В тот день под их окнами медленно проезжал извозчик. В коляске сидела женщина, прижимая к себе, как мешок с бельем, детский гробик. Так в народе экономили на похоронах. Лицо женщины было безмятежно; щелкая семечки, она радовалась, что в семье теперь будет одним ртом меньше и что по ночам придется терпеть меньше детских криков.
Вдруг открылась дверь, и в комнату вошел отец Элен.
Белла вздрогнула, резко захлопнула крышку пианино и с тревогой взглянула на мужа: он никогда не возвращался с фабрики так рано. Впервые Элен заметила, что впалая щека отца слегка подергивается, — позже это станет для нее признаком его неудачи, единственным предвестием беды, потому что Борис Кароль ни тогда, ни будучи уже старым и больным не умел жаловаться.
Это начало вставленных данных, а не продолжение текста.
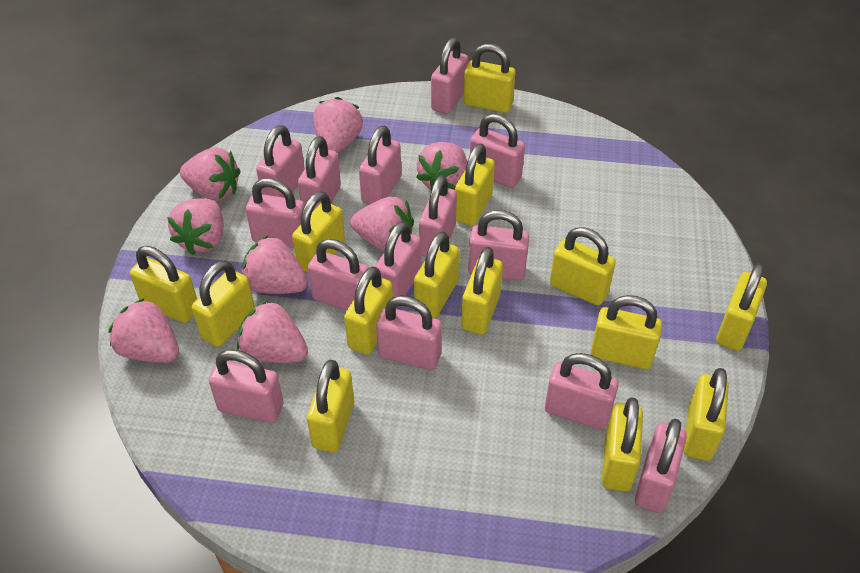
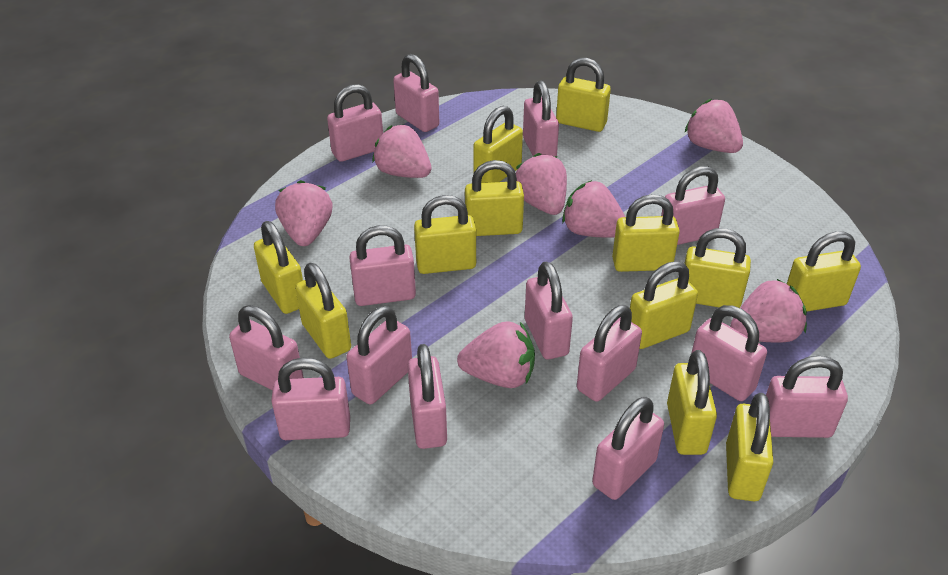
pink strawberry: [108,298,179,363] [167,199,223,255] [180,147,241,201] [237,300,308,363] [241,236,308,294] [313,97,363,153] [350,197,414,251] [416,142,467,190] = 8 -> [275,180,332,246] [372,125,432,178] [457,321,535,388] [516,153,567,215] [562,180,625,238] [685,99,743,153] [730,278,807,343] = 7
yellow padlock: [130,246,197,323] [192,260,255,347] [292,191,345,273] [307,360,354,452] [344,266,393,355] [414,231,459,318] [455,143,495,226] [461,247,503,334] [464,44,516,113] [550,227,616,305] [591,295,662,369] [602,397,643,492] [684,368,729,461] [716,263,767,351] = 14 -> [254,221,303,314] [295,263,351,359] [414,195,476,274] [465,160,524,236] [473,106,523,183] [556,58,611,132] [612,194,680,272] [630,261,698,349] [667,350,717,455] [684,228,751,308] [726,393,773,501] [787,231,861,311] = 12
Остановившись посреди гостиной, он замялся и с сухим деланым смешком сказал:
— Белла, меня уволили.
Она вскрикнула:
— Что?
Он пожал плечами и коротко ответил:
— Ты слышала что.
— Тебя уволили?
Кароль закусил губу.
— Вот именно, — наконец выговорил он.
— Но за что? За что? Что ты сделал?
— Ничего, — ответил он хриплым, уставшим голосом, и Элен, почувствовав к отцу странную жалость, услышала вырвавшийся у него сквозь стиснутые зубы вздох раздражения. Кароль сел у дверей на первый попавшийся стул и замер, сгорбившись, опустив руки, уставившись в пол и при этом машинально насвистывая.
Вдруг он подскочил от истеричного крика Беллы:
— Ты с ума сошел! Как так — ничего?!. Да что он такое говорит? Да что?.. Мы же теперь нищие!
Она всплеснула руками, и ее гибкие руки напомнили Элен извивающихся на голове Медузы змей, которых она недавно копировала по заданию учителя рисования. С искривленных тонких губ матери полился поток слов, рыданий и проклятий:
— Что ты натворил, Борис? Ты не имеешь права скрывать от меня! У тебя же семья, ребенок! Тебя ведь не могли уволить без причины? Ты мошенничал? Я так и знала! Ну признавайся же, признавайся! Нет? Тогда проигрался в карты?.. Да говори же, признавайся, скажи же что-нибудь! Ах, ты сведешь меня в могилу!